WORK INSTRUCTIONS:
Please reproduce the material below with every "common name" renamed to "vernacular name", keeping all else as it is.

[Records in a dataset]
★ ★ ★

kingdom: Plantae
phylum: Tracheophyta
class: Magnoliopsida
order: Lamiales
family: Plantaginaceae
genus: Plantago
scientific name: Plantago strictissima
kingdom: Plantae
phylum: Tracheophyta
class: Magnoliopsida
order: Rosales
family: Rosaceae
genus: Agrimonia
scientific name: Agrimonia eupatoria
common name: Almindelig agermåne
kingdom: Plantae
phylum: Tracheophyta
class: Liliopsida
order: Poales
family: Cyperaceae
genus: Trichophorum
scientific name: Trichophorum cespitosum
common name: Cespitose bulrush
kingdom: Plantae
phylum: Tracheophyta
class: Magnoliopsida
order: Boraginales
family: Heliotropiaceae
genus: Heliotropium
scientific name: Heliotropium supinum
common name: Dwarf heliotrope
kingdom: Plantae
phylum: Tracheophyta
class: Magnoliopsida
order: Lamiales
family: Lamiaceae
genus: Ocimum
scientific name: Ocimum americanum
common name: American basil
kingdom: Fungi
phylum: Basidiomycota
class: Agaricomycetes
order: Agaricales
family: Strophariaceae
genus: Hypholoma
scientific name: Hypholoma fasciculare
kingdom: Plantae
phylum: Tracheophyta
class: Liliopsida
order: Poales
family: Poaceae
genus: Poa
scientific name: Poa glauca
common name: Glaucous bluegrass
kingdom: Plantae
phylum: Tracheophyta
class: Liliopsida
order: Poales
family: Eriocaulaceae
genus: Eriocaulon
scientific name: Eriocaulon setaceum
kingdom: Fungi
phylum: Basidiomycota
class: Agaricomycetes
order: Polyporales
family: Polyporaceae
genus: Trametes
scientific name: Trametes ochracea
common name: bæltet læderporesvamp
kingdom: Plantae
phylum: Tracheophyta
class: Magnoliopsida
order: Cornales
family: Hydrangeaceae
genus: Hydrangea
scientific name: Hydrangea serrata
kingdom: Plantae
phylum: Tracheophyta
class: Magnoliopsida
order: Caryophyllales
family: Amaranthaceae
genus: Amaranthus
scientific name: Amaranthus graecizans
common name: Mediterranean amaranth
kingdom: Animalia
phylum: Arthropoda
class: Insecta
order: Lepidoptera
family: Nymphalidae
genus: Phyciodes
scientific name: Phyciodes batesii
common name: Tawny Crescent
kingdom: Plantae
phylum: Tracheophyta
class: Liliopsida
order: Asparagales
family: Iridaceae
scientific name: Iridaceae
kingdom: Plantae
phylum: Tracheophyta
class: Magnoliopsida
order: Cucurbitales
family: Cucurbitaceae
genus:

★ ★ ★

EXERCISE SOLUTION:
kingdom: Plantae
phylum: Tracheophyta
class: Magnoliopsida
order: Lamiales
family: Plantaginaceae
genus: Plantago
scientific name: Plantago strictissima
kingdom: Plantae
phylum: Tracheophyta
class: Magnoliopsida
order: Rosales
family: Rosaceae
genus: Agrimonia
scientific name: Agrimonia eupatoria
vernacular name: Almindelig agermåne
kingdom: Plantae
phylum: Tracheophyta
class: Liliopsida
order: Poales
family: Cyperaceae
genus: Trichophorum
scientific name: Trichophorum cespitosum
vernacular name: Cespitose bulrush
kingdom: Plantae
phylum: Tracheophyta
class: Magnoliopsida
order: Boraginales
family: Heliotropiaceae
genus: Heliotropium
scientific name: Heliotropium supinum
vernacular name: Dwarf heliotrope
kingdom: Plantae
phylum: Tracheophyta
class: Magnoliopsida
order: Lamiales
family: Lamiaceae
genus: Ocimum
scientific name: Ocimum americanum
vernacular name: American basil
kingdom: Fungi
phylum: Basidiomycota
class: Agaricomycetes
order: Agaricales
family: Strophariaceae
genus: Hypholoma
scientific name: Hypholoma fasciculare
kingdom: Plantae
phylum: Tracheophyta
class: Liliopsida
order: Poales
family: Poaceae
genus: Poa
scientific name: Poa glauca
vernacular name: Glaucous bluegrass
kingdom: Plantae
phylum: Tracheophyta
class: Liliopsida
order: Poales
family: Eriocaulaceae
genus: Eriocaulon
scientific name: Eriocaulon setaceum
kingdom: Fungi
phylum: Basidiomycota
class: Agaricomycetes
order: Polyporales
family: Polyporaceae
genus: Trametes
scientific name: Trametes ochracea
vernacular name: bæltet læderporesvamp
kingdom: Plantae
phylum: Tracheophyta
class: Magnoliopsida
order: Cornales
family: Hydrangeaceae
genus: Hydrangea
scientific name: Hydrangea serrata
kingdom: Plantae
phylum: Tracheophyta
class: Magnoliopsida
order: Caryophyllales
family: Amaranthaceae
genus: Amaranthus
scientific name: Amaranthus graecizans
vernacular name: Mediterranean amaranth
kingdom: Animalia
phylum: Arthropoda
class: Insecta
order: Lepidoptera
family: Nymphalidae
genus: Phyciodes
scientific name: Phyciodes batesii
vernacular name: Tawny Crescent
kingdom: Plantae
phylum: Tracheophyta
class: Liliopsida
order: Asparagales
family: Iridaceae
scientific name: Iridaceae
kingdom: Plantae
phylum: Tracheophyta
class: Magnoliopsida
order: Cucurbitales
family: Cucurbitaceae
genus:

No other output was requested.